*** DATA RECORDS Section Begins ***

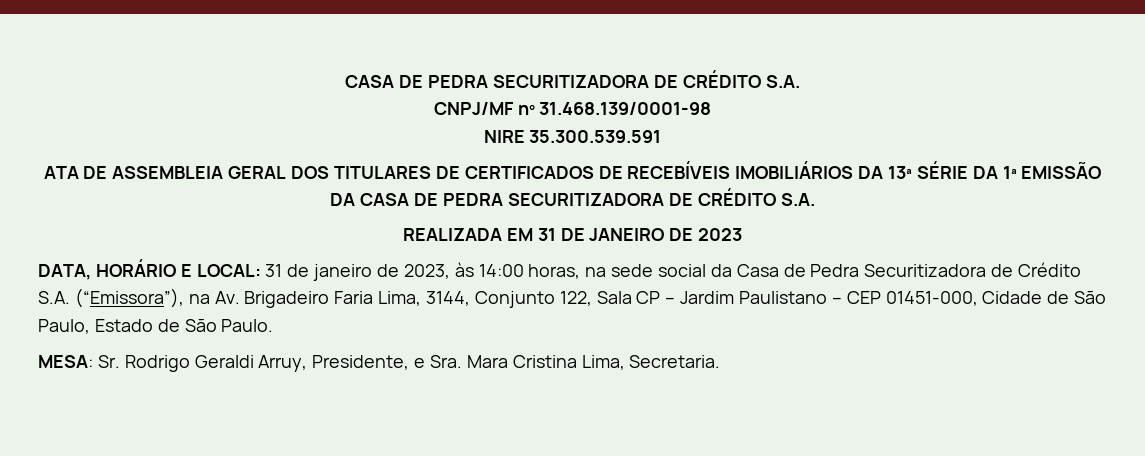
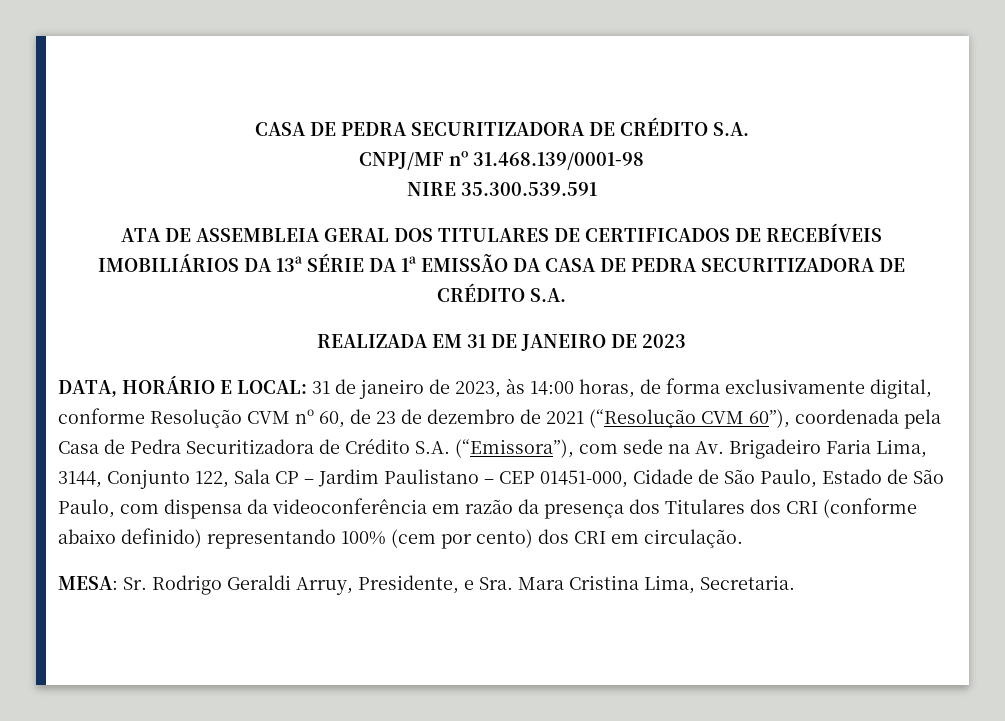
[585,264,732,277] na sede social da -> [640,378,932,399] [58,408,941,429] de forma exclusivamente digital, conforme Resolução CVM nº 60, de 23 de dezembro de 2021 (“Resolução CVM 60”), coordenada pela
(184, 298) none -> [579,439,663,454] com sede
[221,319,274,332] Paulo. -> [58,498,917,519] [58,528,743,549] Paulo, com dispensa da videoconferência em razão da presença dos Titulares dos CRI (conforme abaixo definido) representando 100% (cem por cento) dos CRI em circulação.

*** DATA RECORDS Section Ends ***
*** DATA RECORDS Section Begins ***

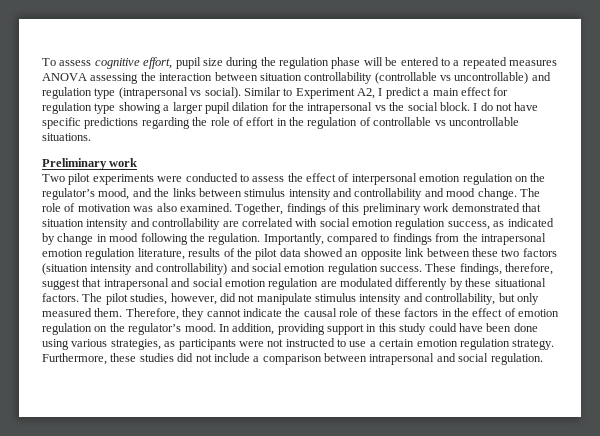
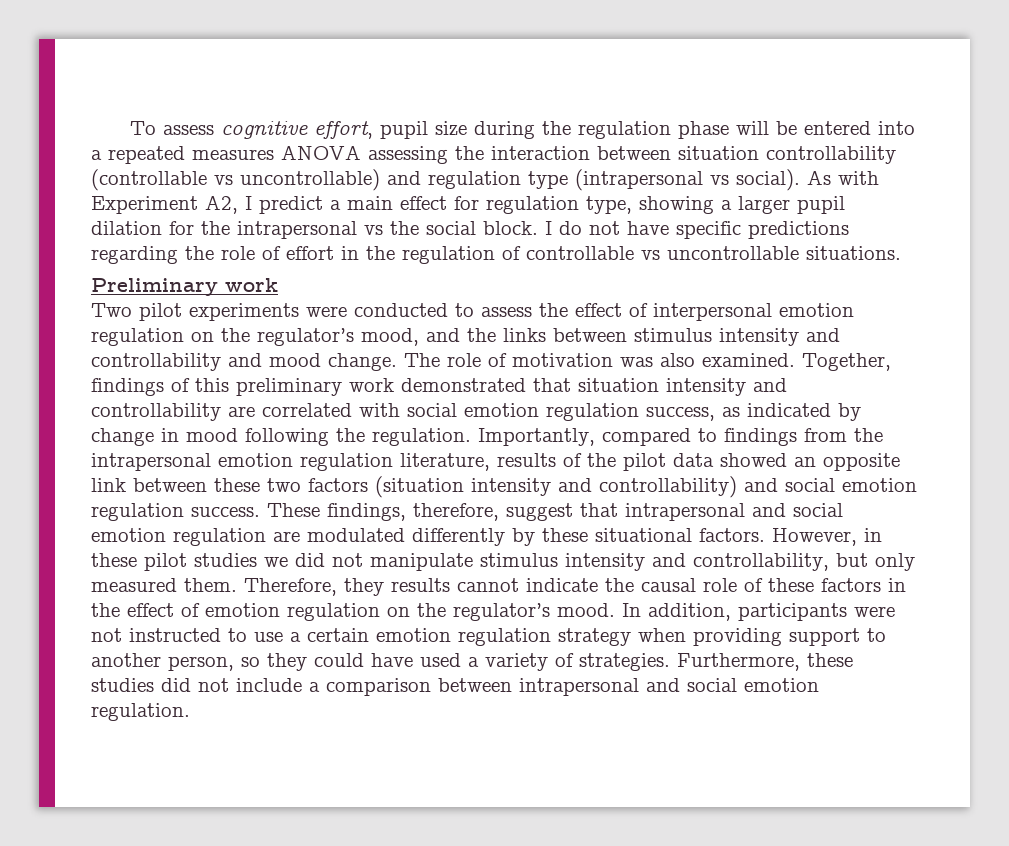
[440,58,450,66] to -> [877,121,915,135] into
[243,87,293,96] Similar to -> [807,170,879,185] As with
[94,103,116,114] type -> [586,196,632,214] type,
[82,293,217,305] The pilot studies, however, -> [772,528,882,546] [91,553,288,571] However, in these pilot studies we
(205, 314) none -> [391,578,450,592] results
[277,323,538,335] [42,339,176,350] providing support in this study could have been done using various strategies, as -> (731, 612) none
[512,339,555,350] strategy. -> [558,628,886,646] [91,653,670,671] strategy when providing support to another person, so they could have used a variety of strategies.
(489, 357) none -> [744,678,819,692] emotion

*** DATA RECORDS Section Ends ***

• WORK TO BE COMPLETED: Of all the entries above, repeat only the lines from the line that has "[440,58,450,66] to -> [877,121,915,135] into" to the line that has "[82,293,217,305] The pilot", both lines included, exactly.

• ANSWER BOX:
[440,58,450,66] to -> [877,121,915,135] into
[243,87,293,96] Similar to -> [807,170,879,185] As with
[94,103,116,114] type -> [586,196,632,214] type,
[82,293,217,305] The pilot studies, however, -> [772,528,882,546] [91,553,288,571] However, in these pilot studies we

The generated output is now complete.